In 1606, the city of Prague shines as a golden mecca of art and culture carefully cultivated by Emperor Rudolf II. But the emperor hides an ugly secret: His bastard son, Don Julius, is afflicted with a madness that pushes the young prince to unspeakable depravity. Desperate to stem his son’s growing number of scandals, the emperor exiles Don Julius to a remote corner of Bohemia, where the young man is placed in the care of a bloodletter named Pichler. The bloodletter’s task: cure Don Julius of his madness by purging the vicious humors coursing through his veins.
When Pichler brings his daughter Marketa to assist him, she becomes the object of Don Julius’s frenzied--and dangerous--obsession. To him, she embodies the women pictured in the Coded Book of Wonder, a priceless manuscript from the imperial library that was his only link to sanity. As the prince descends further into the darkness of his mind, his acts become ever more desperate, as Marketa, both frightened and fascinated, can’t stay away.
Inspired by a real-life murder that threatened to topple the powerful Hapsburg dynasty, The Bloodletter’s Daughter is a dark and richly detailed saga of passion and revenge.
Linda Lafferty: Prague, not Vienna, was the seat of the Holy Roman Empire and the center of Europe during Rudolf II's lifetime. Yet relatively little historical fiction has been written about Prague and Bohemia. The sciences, especially astronomy, lit up Rudolf II's court--he collected art and rare plant species from all over the world. But witchcraft, alchemy, and superstition were rampant and religious persecution existed, despite Rudolf II's relatively lenient mindset on faith. When my husband and I hiked through the Czech Republic in 2005, we spent a couple of days in Cesky Krumlov, a Bohemian village. I learned the tale of Rudolf II's mad bastard son, Don Julius, who became romantically involved with Marketa Pichler, a bath maiden in the bathhouse at the foot of Rozmberk Castle.
Q: How much were you able to find out about Marketa? Did she really have secret ambitions to become a doctor?
LL: She was the daughter of a town barber. At that time, barbers were also barber-surgeons, or bloodletters. The villagers relied on the barber to relieve their ailments by balancing the four "humors." The subplot of Marketa's wanting to become a doctor was fiction. Her real story was so sad. She did have the nickname "muscle," and that slur on a 16-year-old made me angry. In my novel, I wanted to lift her up from the sordid life she lived while exploring the relationship between science, religion, and witchcraft.

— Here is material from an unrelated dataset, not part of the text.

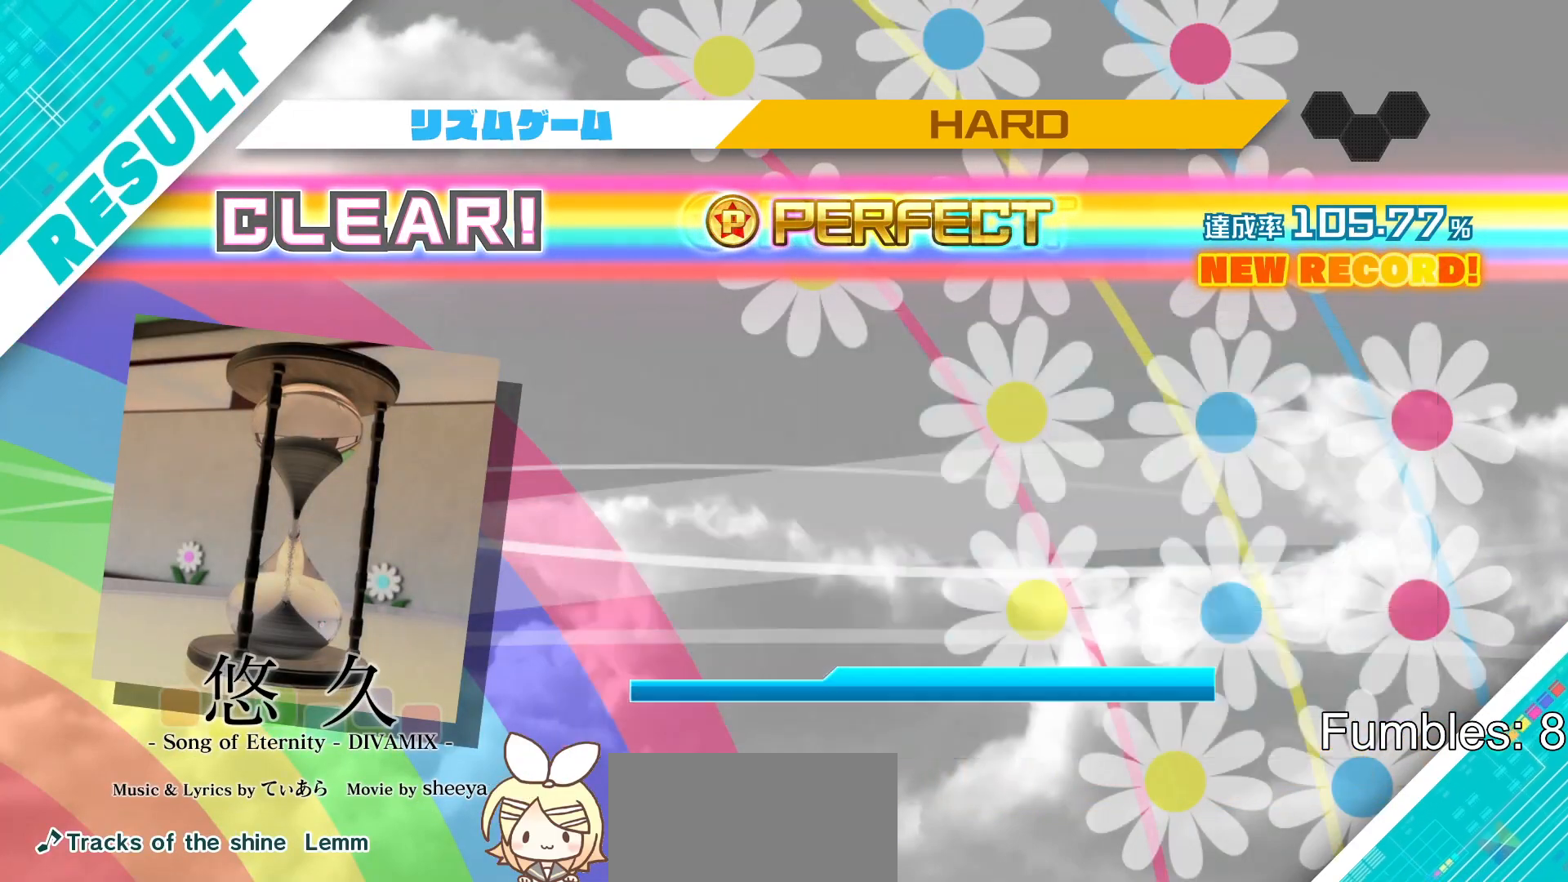
{"buttons": [], "left_stick": "center", "right_stick": "center", "events": [[17, "CIRCLE", "down"], [83, "CIRCLE", "up"], [167, "CIRCLE", "down"], [267, "CIRCLE", "up"], [350, "CIRCLE", "down"], [433, "CIRCLE", "up"]]}
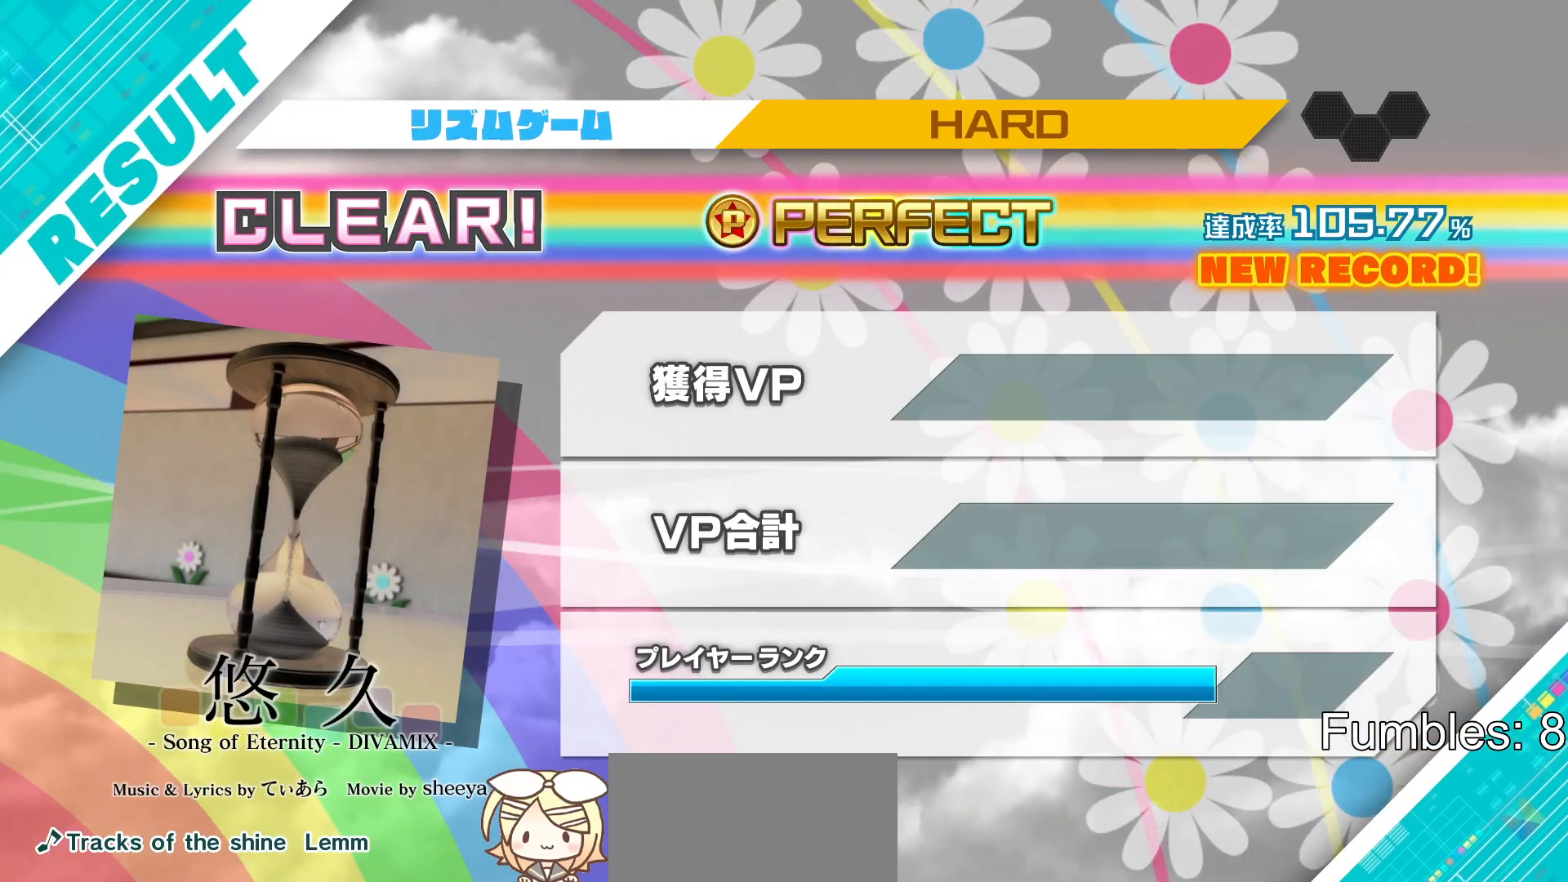
{"buttons": [], "left_stick": "center", "right_stick": "center", "events": [[33, "CIRCLE", "down"], [117, "CIRCLE", "up"], [217, "CIRCLE", "down"], [317, "CIRCLE", "up"], [400, "CIRCLE", "down"], [500, "CIRCLE", "up"]]}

Q: Marketa is both reviled and fascinated by Don Julius in your book. Do you think she truly fell in love with him?
LL: Given how cruel and difficult life was during the 17th century, I am certain that Marketa--and especially Marketa's family--was desperate to have a relationship with a Hapsburg. She did endure horrible treatment at the hands of Don Julius. They were lovers. Her mother did deliver her to Rozmberk Castle.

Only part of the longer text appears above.